Department of Chemistry , Marquette University , Milwaukee , Wisconsin 53233 , United States.
Department of Biochemistry , University of Illinois at Urbana-Champaign , 505 S. Goodwin , Urbana , Illinois 61801 , United States.
J Am Chem Soc. 2018 Jun 13;140(23):7324-7331. doi: 10.1021/jacs.8b03901. Epub 2018 Jun 5.
The multifunctional enzyme, cytochrome P450 (CYP17A1), plays a crucial role in the production of androgens, catalyzing two key reactions on pregnenolone (PREG) and progesterone (PROG), the first being a 17-hydroxylation to generate 17-OH PREG and 17-OH PROG, with roughly equal efficiencies. The second is a C-C bond scission or "lyase" reaction in which the C17-C20 bond is cleaved, leading to the eventual production of powerful androgens, whose involvement in the proliferation of prostate cancer has generated intense interest in developing inhibitors of CYP17A1. For humans, the significance of the C-C bond cleavage of 17-OH PROG is lessened, because it is about 50 times less efficient than for 17-OH PREG in terms of k/K. Recognizing the need to clarify relevant reaction mechanisms involved with such transformations, we first report studies of solvent isotope effects, results of which are consistent with a Compound I mediated PROG hydroxylase activity, yet exclude this intermediate as a participant in the formation of androstenedione (AD) via the lyase reaction. This finding is also supported by a combination of cryoreduction and resonance Raman spectroscopy that traps and structurally characterizes the key hemiketal reaction intermediates. Adding to a previous study of PREG and 17-OH PREG metabolism, the current work provides definitive evidence for a more facile protonation of the initially formed ferric peroxo-intermediate for 17-OH PROG-bound CYP17A1, compared to the complex with 17-OH PREG. Importantly, Raman characterization also reveals an H-bonding interaction with the terminal oxygen of the peroxo fragment, rather than with the proximal oxygen, as is present for 17-OH PREG. These factors would favor a diminished lyase activity of the sample with 17-OH PROG relative to the complex with 17-OH PREG, thereby providing a convincing structural explanation for the dramatic differences in activity for these lyase substrates in humans.

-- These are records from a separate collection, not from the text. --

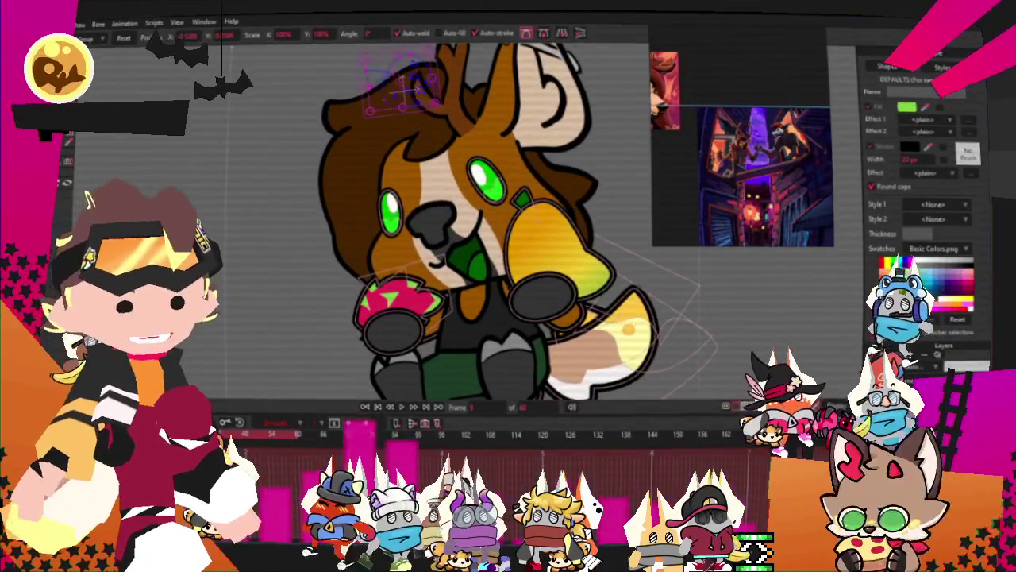
{"action": "key", "text": "g"}
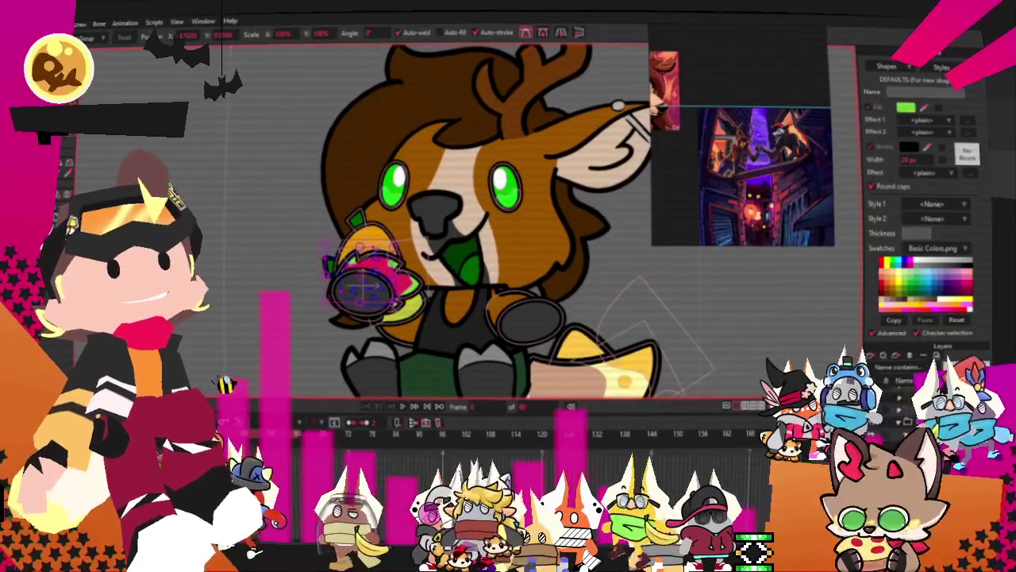
{"action": "scroll", "coordinate": [340, 264], "scroll_direction": "up", "scroll_amount": 2}
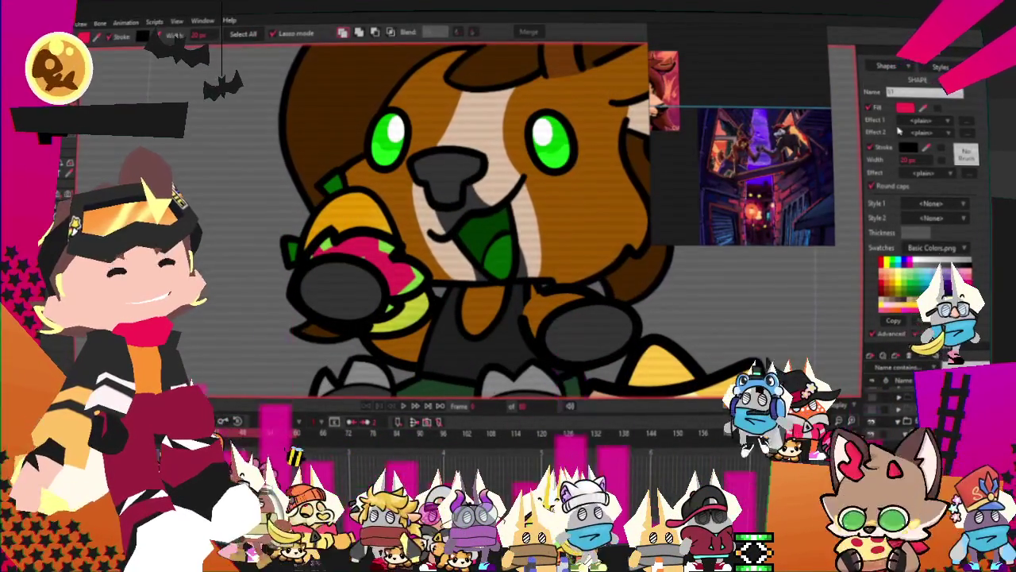
Apply a Gradient fill effect with a dark red stop to the pink flesh, then play it back.
{"action": "left_click", "coordinate": [926, 120]}
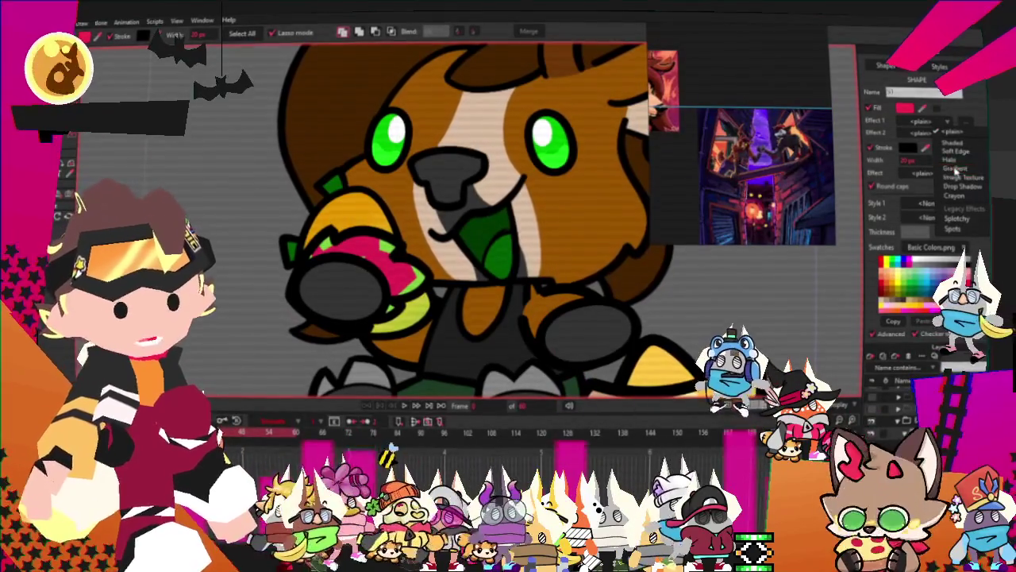
{"action": "left_click", "coordinate": [953, 199]}
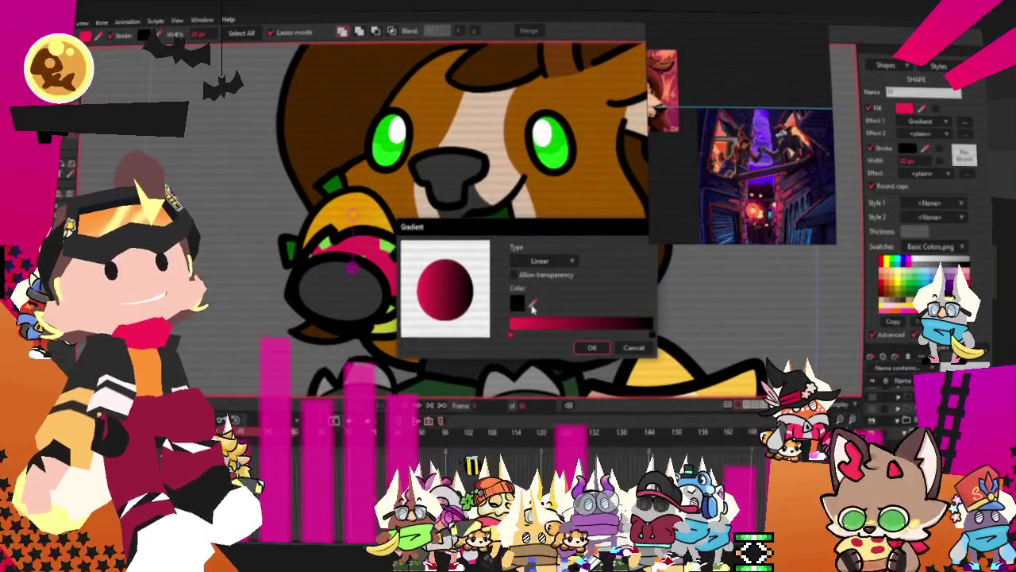
{"action": "left_click", "coordinate": [517, 305]}
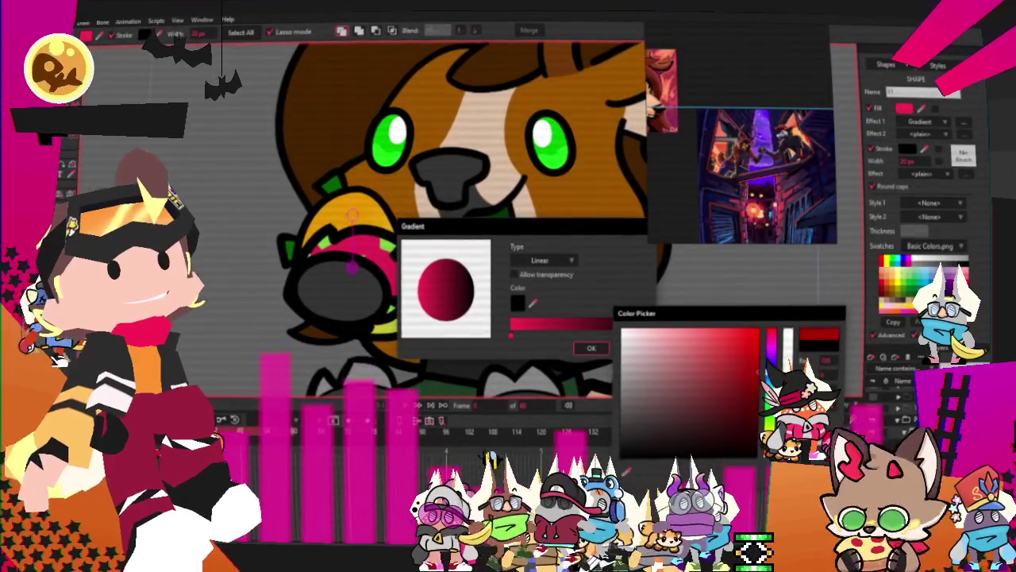
{"action": "left_click", "coordinate": [591, 348]}
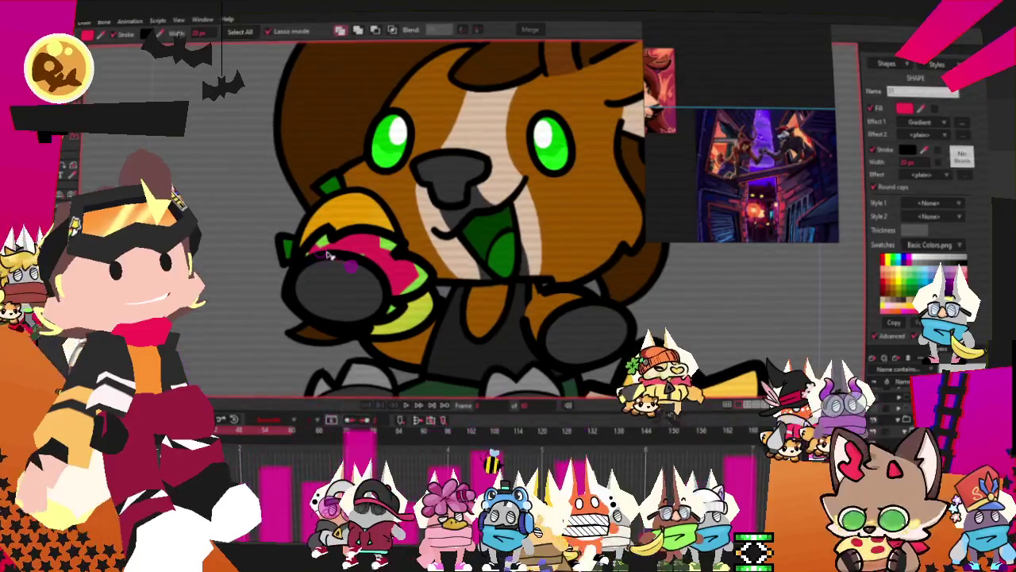
{"action": "left_click", "coordinate": [364, 274]}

多功能酶细胞色素 P450(CYP17A1)在雄激素的生成中起着关键作用,催化 pregnenolone(PREG)和 progesterone(PROG)上的两个关键反应,第一个是 17-羟化生成 17-OH PREG 和 17-OH PROG,效率大致相等。第二个是 C-C 键的断裂或“裂解”反应,其中 C17-C20 键被切断,最终生成强大的雄激素,其在前列腺癌的增殖中的作用引起了人们极大的兴趣,开发 CYP17A1 的抑制剂。对于人类来说,17-OH PROG 的 C-C 键断裂的意义较小,因为它的 k/K 比 17-OH PREG 低约 50 倍。为了阐明这些转化涉及的相关反应机制,我们首先报告了溶剂同位素效应的研究结果,这些结果与 Compound I 介导的 PROG 羟化酶活性一致,但排除了这种中间体作为通过裂解反应生成雄烯二酮(AD)的参与者。低温还原和共振拉曼光谱的结合也支持了这一发现,该方法捕获并结构表征了关键的半缩酮反应中间体。除了之前对 PREG 和 17-OH PREG 代谢的研究外,目前的工作为 CYP17A1 与 17-OH PROG 结合时,与 17-OH PREG 结合时相比,铁过氧中间体能更易质子化提供了明确的证据。重要的是,拉曼表征还揭示了与过氧片段末端氧的氢键相互作用,而不是与过氧片段近端氧的氢键相互作用,如 17-OH PREG 中存在的氢键相互作用。这些因素有利于 17-OH PROG 结合物的裂解活性相对于 17-OH PREG 结合物降低,从而为这些裂解底物在人类中的活性差异提供了令人信服的结构解释。